Gov. Jim Folsom Jr. — proud of baiting the hook for Mercedes — referred to Alabama’s new statute as “The Folsom Incentives Act.”
Well into 1994, the state was still trying to digest the news, announced in September 1993, that Mercedes-Benz would build its first U.S. plant in Alabama.
Critics were howling that Alabama had given away the store — $253 million in tax abatements to Mercedes, as much as $300 million by other calculations.
Still bristling in 1996, the New York Times, in a column titled “O Governor, Won’t You Buy Me a Mercedes Plant?” figured Alabama paid “$200,000 for each job — 18 times what Tennessee paid for a Nissan plant in 1980, more than 7 times what Tennessee paid for the General Motors Saturn plant in 1985, 4 times what Kentucky paid for a Toyota plant in 1985 and 3 times what South Carolina paid for a BMW plant in 1992.”
Others were adding up the new jobs created by a slew of companies that cashed in on the incentives legislation prompted by the Mercedes prospect.
In the 14 months following the August 1993 passage of that law, 61 companies qualified for the incentives it offered.
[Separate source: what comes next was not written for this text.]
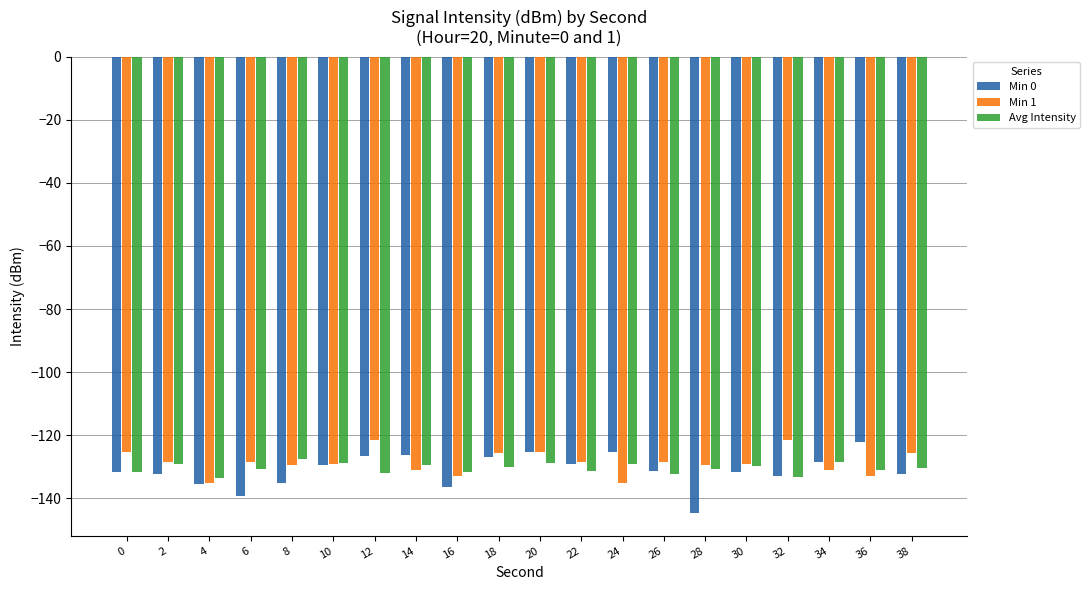

Is it true that Avg Intensity equals -132.1 at 12?

True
Those new plants and expansions promised $1.72 billion in capital investments and a total of 7,030 new jobs paying a minimum of $8 per hour.
Many of the new recruits were the first wave of Mercedes suppliers, including Rehau Industries and ZF Industries. But they also included a long list of non-automotive manufacturers “spread throughout the state, in towns such as Red Bay, Heflin and Guntersville, as well as the major MSAs,” Business Alabama reported in February 1994.
Among the beneficiaries were traditional industry sectors such as steel and wood products — companies like Hanna Steel, Tuscaloosa Steel, Standard Furniture, Wellbuilt Cabinets and Terry Farms. But they also included leaders in emerging technologies, such as Dynetics, Adtran and Research Genetics.
The Mercedes-prompted incentives legislation was drafted four months after Jim Folsom Jr. became governor. Weeks after he took office in April 1993, Alabama Development Office officials attending an auto show in Detroit first got wind Mercedes was planning a U.S. plant. Modeled on similar legislation in Kentucky and Tennessee, the incentives legislation was passed in August. The next month, Mercedes picked Alabama.
Chris McFadyen is editorial director of Business Alabama.